▶ Tarefas e exercícios:
1. No texto sobre classe e privilégio, reescreva todo o trecho que vai de "Assim, é possível" até "e do poder.", trocando "capital econômico" por "poder financeiro".
2. Passe para o inglês esta frase do texto sobre classe e privilégio: "Assim, é possível usar a posição de proprietária dos meios de produção material para se apropriar dos meios simbólicos de produção e reprodução da sociedade."

Assim, é possível usar a posição de proprietária dos meios de produção material para se apropriar dos meios simbólicos de produção e reprodução da sociedade. É aqui que entra o contexto que existe até hoje entre imprensa, universidade, editoras, premiações e honrarias e capital econômico. Como o dinheiro não pode aparecer comprando diretamente os valores que guiam as esferas da cultura, do conhecimento e da informação, essas esferas precisam construir mecanismos de consagração internos a ela como se fossem infensos à autoridade do dinheiro e do poder.
Se os ricos se legitimam pelo bom gosto supostamente inato para esconder sua origem monetária, e levam uma vida “exclusiva”, apartada do restante da sociedade, a legitimação dos privilégios da classe média é distinta. Como seu privilégio é invisível pela reprodução da socialização familiar que esconde seu trabalho prévio de formar vencedores, a classe média é a classe por excelência da meritocracia e da superioridade moral. Eles servem tanto para distingui-la e para justificar seus privilégios em relação aos pobres como também aos ricos.

▶ Dados armazenados:
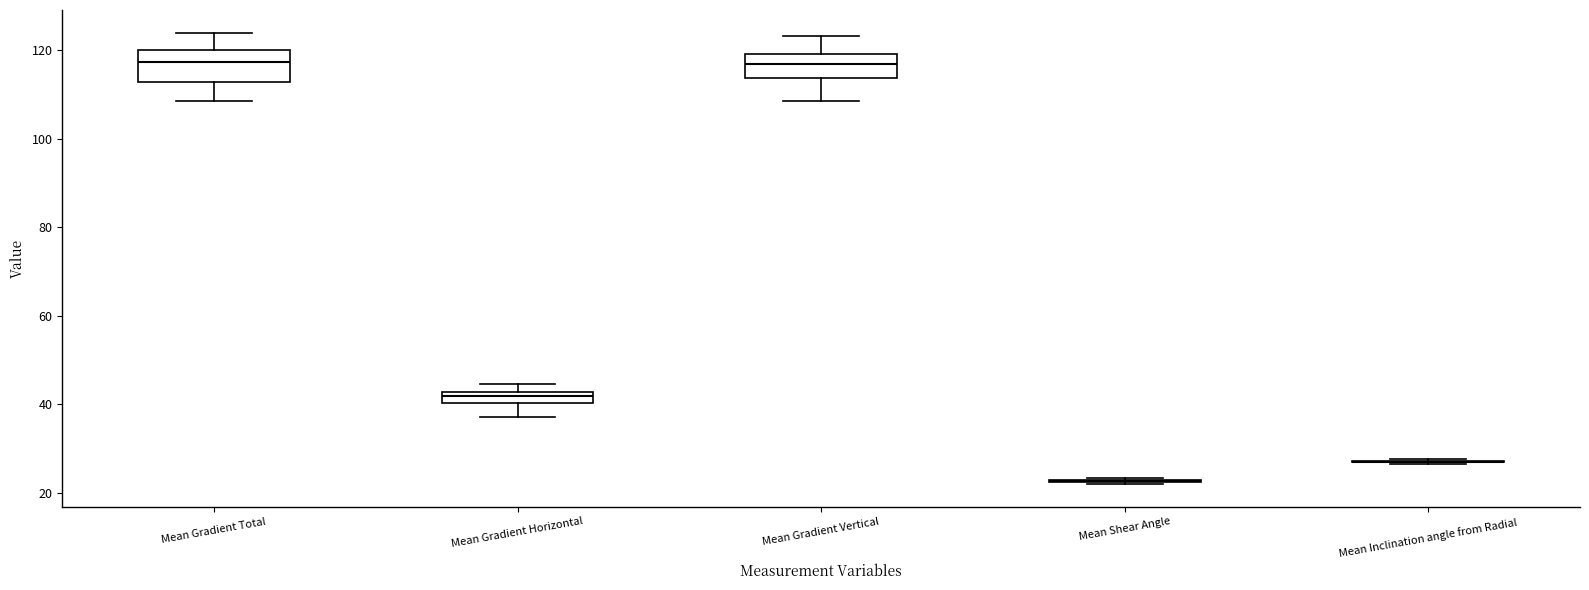

Where is the lower edge of the box for Mean Gradient Total on the y-axis? The values are not printed on the chart, so give them approximately, as read against the axis.

112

▶ Lista de soluções:
1.
Assim, é possível usar a posição de proprietária dos meios de produção material para se apropriar dos meios simbólicos de produção e reprodução da sociedade. É aqui que entra o contexto que existe até hoje entre imprensa, universidade, editoras, premiações e honrarias e poder financeiro. Como o dinheiro não pode aparecer comprando diretamente os valores que guiam as esferas da cultura, do conhecimento e da informação, essas esferas precisam construir mecanismos de consagração internos a ela como se fossem infensos à autoridade do dinheiro e do poder.

2. Thus, it is possible to use the position of owner of the means of material production to take over the symbolic means of production and reproduction of society.